QueerGen: How LLMs Reflect Societal Norms on Gender and Sexuality in Sentence Completion Tasks
Mae Sosto, Delfina Sol Martinez Pandiani, Laura Hollink
TL;DR
QueerGen presents a controlled prompting framework and dataset to study how LLMs reflect societal norms about gender and sexuality in sentence completions. By employing a tripartite identity setup (unmarked, queer-marked, non-queer-marked) and four evaluation metrics (sentiment, regard, toxicity, prediction diversity) across 14 models from 7 families, the study reveals that queer-marked prompts consistently lead to more negative sentiment and higher toxicity, with unmarked prompts often receiving more positive regard. The findings show that while autoregressive models can mitigate some biases, closed-access ARLMs can redistribute harms toward unmarked identities, indicating that alignment and model scale shift but do not eradicate representational harms. The work highlights the need for standardized, extensible evaluation frameworks to identify and mitigate normative biases in LLMs and informs responsible model development and policy considerations for LGBTQIA+ content. The methodology and dataset are openly shared to enable reproducibility and broader application beyond LGBTQIA+ contexts.
Abstract
This paper examines how Large Language Models (LLMs) reproduce societal norms, particularly heterocisnormativity, and how these norms translate into measurable biases in their text generations.
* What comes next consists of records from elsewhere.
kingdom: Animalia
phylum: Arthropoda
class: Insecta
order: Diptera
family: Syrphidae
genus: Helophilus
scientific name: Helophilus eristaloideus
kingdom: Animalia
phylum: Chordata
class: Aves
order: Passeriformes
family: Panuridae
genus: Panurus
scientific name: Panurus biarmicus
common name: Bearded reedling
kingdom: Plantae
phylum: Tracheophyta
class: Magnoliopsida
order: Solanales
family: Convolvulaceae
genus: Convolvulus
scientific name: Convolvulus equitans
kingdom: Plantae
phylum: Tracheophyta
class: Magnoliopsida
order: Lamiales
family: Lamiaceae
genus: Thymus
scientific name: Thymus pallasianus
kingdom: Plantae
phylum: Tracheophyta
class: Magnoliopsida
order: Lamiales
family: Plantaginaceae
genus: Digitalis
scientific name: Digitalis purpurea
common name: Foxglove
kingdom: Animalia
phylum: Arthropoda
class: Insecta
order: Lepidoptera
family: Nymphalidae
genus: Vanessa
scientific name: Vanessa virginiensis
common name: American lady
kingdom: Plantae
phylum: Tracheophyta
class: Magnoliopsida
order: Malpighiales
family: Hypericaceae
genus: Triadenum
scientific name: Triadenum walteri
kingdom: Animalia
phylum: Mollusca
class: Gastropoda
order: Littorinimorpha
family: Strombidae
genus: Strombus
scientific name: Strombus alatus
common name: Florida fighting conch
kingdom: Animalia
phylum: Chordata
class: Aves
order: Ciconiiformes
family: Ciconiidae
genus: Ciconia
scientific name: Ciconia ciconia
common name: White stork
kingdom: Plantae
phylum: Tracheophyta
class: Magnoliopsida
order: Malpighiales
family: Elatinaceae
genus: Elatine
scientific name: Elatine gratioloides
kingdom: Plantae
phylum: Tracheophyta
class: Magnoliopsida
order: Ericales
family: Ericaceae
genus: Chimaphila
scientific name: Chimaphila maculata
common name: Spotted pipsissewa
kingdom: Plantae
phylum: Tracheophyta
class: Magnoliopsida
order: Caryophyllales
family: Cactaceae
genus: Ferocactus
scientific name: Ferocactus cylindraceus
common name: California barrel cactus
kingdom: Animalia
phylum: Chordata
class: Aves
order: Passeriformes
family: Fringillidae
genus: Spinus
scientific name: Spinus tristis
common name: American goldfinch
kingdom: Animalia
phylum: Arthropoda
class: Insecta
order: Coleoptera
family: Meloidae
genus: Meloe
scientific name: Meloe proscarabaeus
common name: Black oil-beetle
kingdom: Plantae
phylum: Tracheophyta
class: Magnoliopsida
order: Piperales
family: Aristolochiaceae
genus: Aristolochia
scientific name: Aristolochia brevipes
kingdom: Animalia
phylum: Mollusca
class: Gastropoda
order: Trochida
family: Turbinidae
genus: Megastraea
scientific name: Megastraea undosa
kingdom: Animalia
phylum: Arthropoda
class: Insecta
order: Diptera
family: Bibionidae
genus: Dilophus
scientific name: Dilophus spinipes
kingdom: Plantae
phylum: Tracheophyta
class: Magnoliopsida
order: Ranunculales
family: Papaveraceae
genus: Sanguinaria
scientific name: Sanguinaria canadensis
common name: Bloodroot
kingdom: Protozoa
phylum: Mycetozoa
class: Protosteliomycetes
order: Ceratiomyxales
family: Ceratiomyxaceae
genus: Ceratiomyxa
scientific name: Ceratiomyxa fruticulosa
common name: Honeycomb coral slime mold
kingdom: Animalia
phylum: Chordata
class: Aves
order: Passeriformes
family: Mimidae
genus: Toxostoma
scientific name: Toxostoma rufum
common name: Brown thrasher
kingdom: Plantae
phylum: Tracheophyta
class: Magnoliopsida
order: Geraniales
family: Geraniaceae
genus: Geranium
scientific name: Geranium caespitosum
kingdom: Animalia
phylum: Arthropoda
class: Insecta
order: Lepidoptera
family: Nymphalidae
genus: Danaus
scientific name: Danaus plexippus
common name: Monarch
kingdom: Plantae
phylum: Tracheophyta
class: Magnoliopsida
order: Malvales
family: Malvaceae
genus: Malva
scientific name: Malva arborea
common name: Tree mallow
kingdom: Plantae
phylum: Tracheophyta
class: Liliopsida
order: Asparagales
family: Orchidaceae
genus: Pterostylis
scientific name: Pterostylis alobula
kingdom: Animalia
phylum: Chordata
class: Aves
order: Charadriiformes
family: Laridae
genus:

We investigate whether explicit information about a subject's gender or sexuality influences LLM responses across three subject categories: queer-marked, non-queer-marked, and the normalized "unmarked" category. Representational imbalances are operationalized as measurable differences in English sentence completions across four dimensions: sentiment, regard, toxicity, and prediction diversity. Our findings show that Masked Language Models (MLMs) produce the least favorable sentiment, higher toxicity, and more negative regard for queer-marked subjects. Autoregressive Language Models (ARLMs) partially mitigate these patterns, while closed-access ARLMs tend to produce more harmful outputs for unmarked subjects. Results suggest that LLMs reproduce normative social assumptions, though the form and degree of bias depend strongly on specific model characteristics, which may redistribute, but not eliminate, representational harms.